¿Quién asumirá responsabilidades por el escándalo del Catalangate?
La forma en la que España ha afrontado estos últimos años el reto independentista catalán deja mucho que desear en un estado democrático. Si hasta ahora conocíamos la represión policial y la actuación de una alta judicatura politizada, ahora aparecen nuevos indicios de una tercera pata no menos escandalosa y sobre la que ya había más que sospechas: el espionaje contra políticos electos, activistas, abogados y periodistas, que según la investigación de Citizen Lab, un grupo de expertos en ciberseguridad de la Universidad de Toronto, habría afectado a más de 60 personas a través del programa Pegasus de la empresa israelí NSO, mayoritariamente en los años 2019 y 2020. ¿Todo vale en España contra el independentismo? ¿Es así como un estado democrático entiende que debe combatir el proyecto soberanista de una parte de su población? En los casos de Escocia y de Quebec, los respectivos estados afectados, Reino Unido y Canadá, en ningún caso han tenido actuaciones represivas, procesos judiciales con las cartas marcadas y razias masivas de espionaje.
La respuesta democrática de España ante el independentismo catalán se ha basado, básicamente, en una guerra total que ha activado los resortes más oscuros del deep state. No por sabido deja de ser escandaloso. Ahora tenemos una nueva prueba: miles de escuchas telefónicas de conversaciones privadas. En cualquier otro país, una revelación así le haría caer la cara de vergüenza al gobierno y comportaría una investigación interna para esclarecer qué organismos públicos y qué personas concretas hay detrás de este espionaje, que la prensa internacional no ha dudado en bautizar como Catalangate, un nombre que remite al histórico Watergate norteamericano. En el mundo anglosajón la libertad individual y la privacidad son sagradas. ¿Aquí ocurrirá algo? ¿Alguien asumirá alguna responsabilidad?

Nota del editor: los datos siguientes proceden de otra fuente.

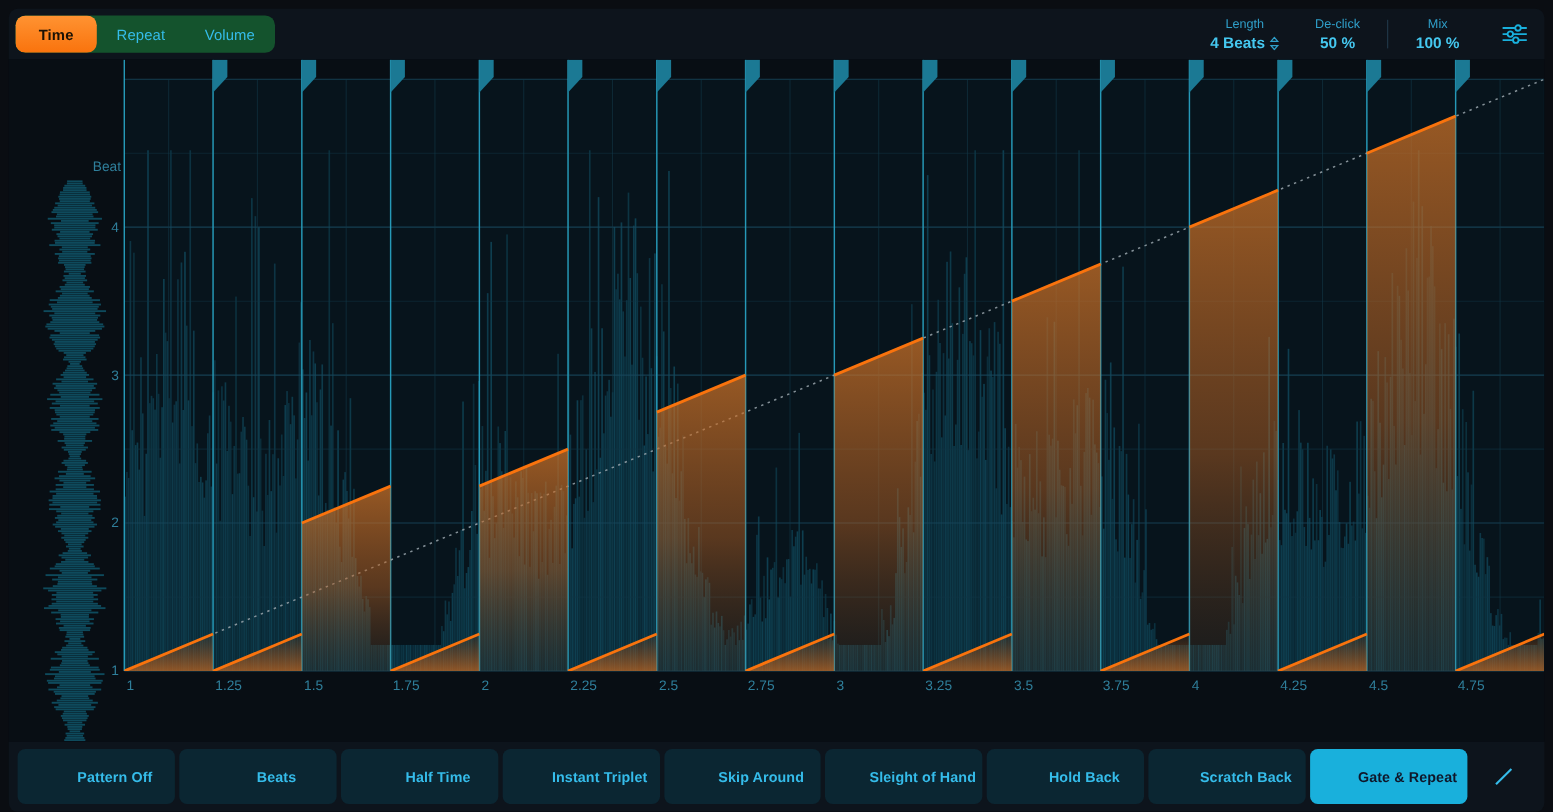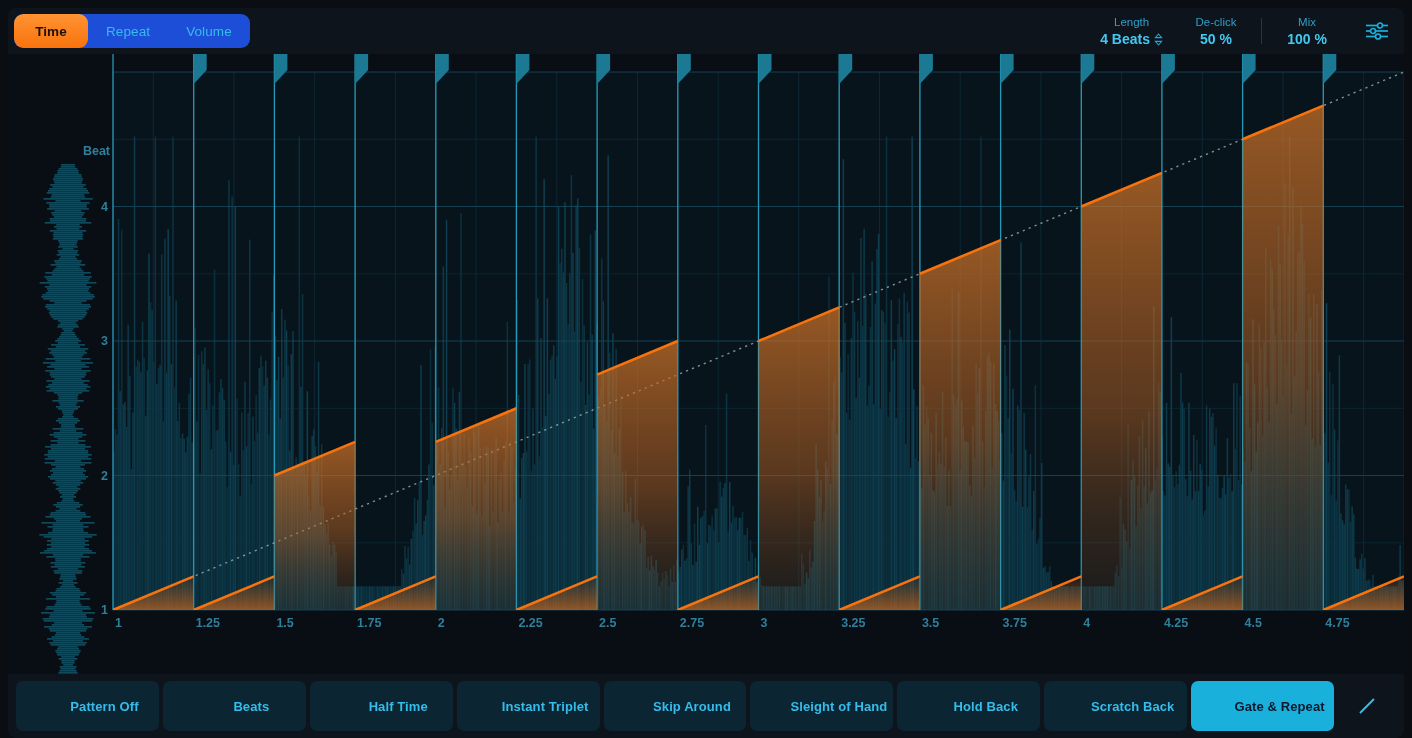--- a/index.html
+++ b/index.html
@@ -21,21 +21,21 @@
     position: relative;
     height: 46px;
     background: #0d141c;
     border-radius: 8px 8px 0 0;
     display: flex;
     align-items: center;
     padding: 0 6px 0 6px;
   }
   .segmented {
     display: flex;
-    background: #1d4ed8;
+    background: #14532d;
     border-radius: 9px;
     padding: 0;
     height: 34px;
     overflow: hidden;
     justify-content: space-between;
   }
   .seg {
     height: 34px;
     min-width: 74px;
     padding: 0 18px;
@@ -105,21 +105,20 @@
     cursor: pointer;
     background: transparent; border: none;
   }
 
   
   .plotwrap {
     position: relative;
     height: 620px;
     background: #080e14;
     overflow: hidden;
-    font-weight: bold;
   }
   .plotwrap svg.main { display: block; }
 
   
   .presetbar {
     height: 64px;
     background: #0d141c;
     border-radius: 0 0 8px 8px;
     display: flex;
     align-items: center;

Cuando a veces se habla de la baja calidad democrática del estado español, algunos ven una crítica exagerada e interesada. Todo es opinable y relativo, claro. Pero en este caso hablamos de hechos concretos: debería estar fuera de duda que los ciudadanos tienen unos derechos básicos que deben respetarse. De esto va el estado de derecho, ¿no? Unos derechos y una libertad que en este caso se han vulnerado descaradamente y reiteradamente. Una cosa es ampararse en la Constitución, por otra parte siempre interpretada restrictivamente cuando se trata de la pluralidad nacional del Estado, para negar el derecho de los catalanes a decidir su futuro, y otra muy distinta es saltarse la Constitución para espiar a políticos y ciudadanos. A esto se le llama guerra sucia. Tras estas actuaciones ilegales se encuentra el nacionalismo español de siempre, que considera la unidad nacional como un hecho trascendente que, en su caso, pasa por encima de la ley.
Así cuesta mucho creer en una eventual negociación para buscar una salida al pleito soberanista catalán. A estas alturas, pasados casi cinco años del referéndum del 1-O del 2017, España no parece nada interesada en abordar políticamente el conflicto. El gobierno de Pedro Sánchez ha ido retrasando la mesa de diálogo pactada con el gobierno catalán. Con el independentismo dividido y reprimido –aún hay exiliados y muchas causas judiciales abiertas–, en la Moncloa no tienen ninguna prisa en buscar soluciones democráticas.